(Tallahassee, and Pensacola & Georgia, and Florida, Atlanta & Gulf Central railways. Time 14 hours, one train daily.)
The train leaves Jacksonville following the old military road, and soon enters open pine woods. The first station is White House (eleven miles). The next (eight miles) is Baldwin, (Florida House, M. Colding Proprietor). Here the Florida railway connects for Fernandina, Cedar Keys, Gainesville, and other points in East Florida.
Beyond Baldwin the train passes over a swampy country intersected by numerous creeks flowing northward into the St. Mary’s river, which near here makes its South Prong far to the south. Sanderson, (eighteen miles) is an insignificant station. Olustee (ten miles) is a rising village in the midst of a wide level tract, (no hotel; board at private houses $1.50 to $2.00 a day.) Ocean Pond, half a mile from the road (right hand side), is a handsome sheet of water, nearly circular, about four miles in diameter. It is deep, and offers excellent fishing.
LAKE CITY
(twelve miles; two tolerable hotels, $3.00 per day, $15. per week; newspaper, Lake City Press; telegraph office) is a promising place of several hundred inhabitants. Three miles south of the city is Alligator Lake, a body of water without any visible outlet. In the wet season it is three or four miles across, but in winter it retires into a deep sink hole, and the former bottom is transformed into a grassy meadow.
Welborn
Is the next stopping place (twelve miles. The Griffin House, and several boarding houses; $1.50 per day, $6.00 per week). It is a prosperous village of 150 inhabitants. The water is good, and the neighborhood healthy. Its height above tide water is 200 feet.
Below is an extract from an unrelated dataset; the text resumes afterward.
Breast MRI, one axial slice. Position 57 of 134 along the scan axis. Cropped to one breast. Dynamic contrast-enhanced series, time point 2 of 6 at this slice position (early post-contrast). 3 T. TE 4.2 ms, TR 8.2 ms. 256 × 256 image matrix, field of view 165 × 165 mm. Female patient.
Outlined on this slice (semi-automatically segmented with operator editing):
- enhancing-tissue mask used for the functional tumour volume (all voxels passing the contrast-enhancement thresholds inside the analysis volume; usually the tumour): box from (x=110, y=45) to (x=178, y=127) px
Stages leave Welborn daily for the *White Sulphur Springs, on the Suwannee river, eight miles north of the station (fare $2.00). These springs are a favorite resort for persons suffering from rheumatism and skin diseases. They have been estimated to discharge about three hundred hogsheads a minute. The *hotel, ($3.00 per day, $12.00 per week, $40.00 per month,) accommodating seventy-five guests, stands within a few yards of the Suwannee river, there a pretty stream about fifty yards wide. There is also a private boarding house near by. Dr. A. W. Knight, of Maine, resides at the hotel, and will be found an intelligent physician. There is good fishing in the river, and as the county is but sparsely settled, small game is abundant. Horses can be had for $2.00. The basin of the spring is ten feet deep, and 30 feet in diameter; the stream runs about a hundred yards and then empties into the river.
Leaving Welborn, the train passes Houston, (five miles), and reaches Live Oak (six miles.) Here the morning train stops for dinner. A good table is set by Mr. Conner, who keeps the hotel ($3 per day, $12.50 per week, $30.00 per month. Boarding, Mrs. M. A. McCleran, $25.00 per month, Mrs. Goodbread, $1.00 per day, $20.00 per month; Newspaper, Live Oak Advertizer; Churches, Methodist, Presbyterian, and Baptist.) At this point a connecting railway diverges north to Lawton, Ga., on the main line of the Atlantic and Gulf R. R. Live Oak to Savannah, $9.00. Live Oak has at present about 250 inhabitants, and is a growing place. The country in the vicinity is the usual limestone soil of Middle Florida, covered with pine. Peaches flourish very well, and the soil is reasonably productive.
The Lower Spring, on the banks of the Suwannee river, eight miles north of Live Oak, is reached by trains twice daily on the road to Lawton. Its waters are sulphurous, and it is a favorite resort for certain classes of invalids. The accommodations are passable.